[R-sig-ME] RE : Unbalanced design mixed models

Boulanger, Yan Yan.Boulanger at RNCan-NRCan.gc.ca
Sat Apr 20 20:40:39 CEST 2013


Thanks Douglas,

But statistically speaking, including the plots with only one individual in this context is incorrect right?

Many thanks!

Yan
________________________________
De : dmbates at gmail.com [dmbates at gmail.com] de la part de Douglas Bates [bates at stat.wisc.edu]
Date d'envoi : jeudi 18 avril 2013 13:06
À : Boulanger, Yan
Cc: r-sig-mixed-models at r-project.org
Objet : Re: [R-sig-ME] Unbalanced design mixed models

On Wed, Apr 17, 2013 at 1:14 PM, Boulanger, Yan <Yan.Boulanger at rncan-nrcan.gc.ca<mailto:Yan.Boulanger at rncan-nrcan.gc.ca>> wrote:
Hi folks,

This seems a very (I mean very...) basic mixed model question but I would like to have your feeling about this.

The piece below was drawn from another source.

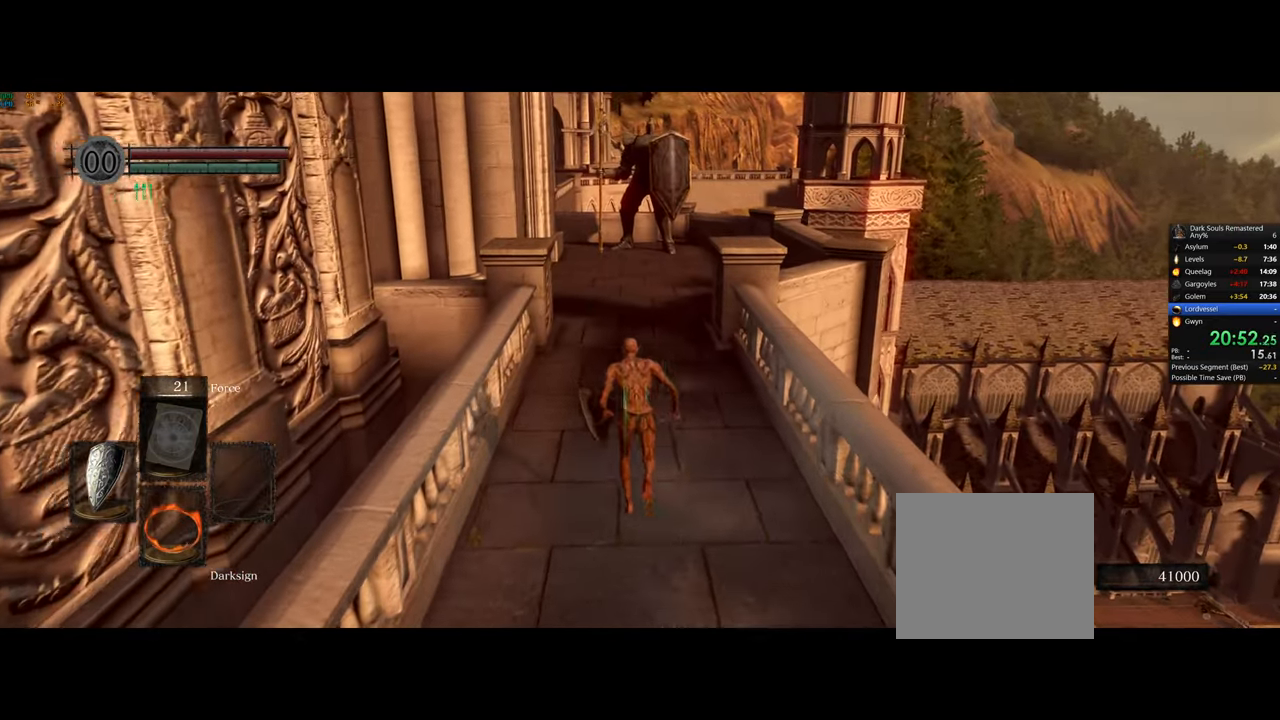
{"buttons": ["CIRCLE"], "left_stick": "up", "right_stick": "center"}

I start from scratch with mixed models. I'm fitting this very simple mixed model:

fm1 <- lmer(dbh_tree ~ log(age_tree) + (1|plot_name), PICE.MAR_tree)

where dbh_tree is the diameter at breast height of a tree, age_tree the age of the tree at bh, plot_name is the plot where the tree was sampled and PICE.MAR_tree, my dataset. This is not an experimental setup where a fixed number of trees was sampled per plot. Indeed, some plots have as high as 150 trees (very few...) whereas others has only 1... At that is the (well one of the...) problem. How may I fit a mixed model where, in several cases, well, maybe 50%, there is only 1 tree per level of the random factor ? So, no variation within the random factor... I could forget the random factor but of course, this would lead to "partial" pseudoreplication. On the other hand, I could drop all plots with only one tree but this would discard about half of the plots. Am I right when I say that the coefficients (for the fixed variables) are unbiased when not considering the random factor ? Indeed, I'm not interested in CI but "only" to fixed variable coefficients.

I think you will find that there is very little difference in the model fits whether you include or exclude the single-observation groups.  Try it and see.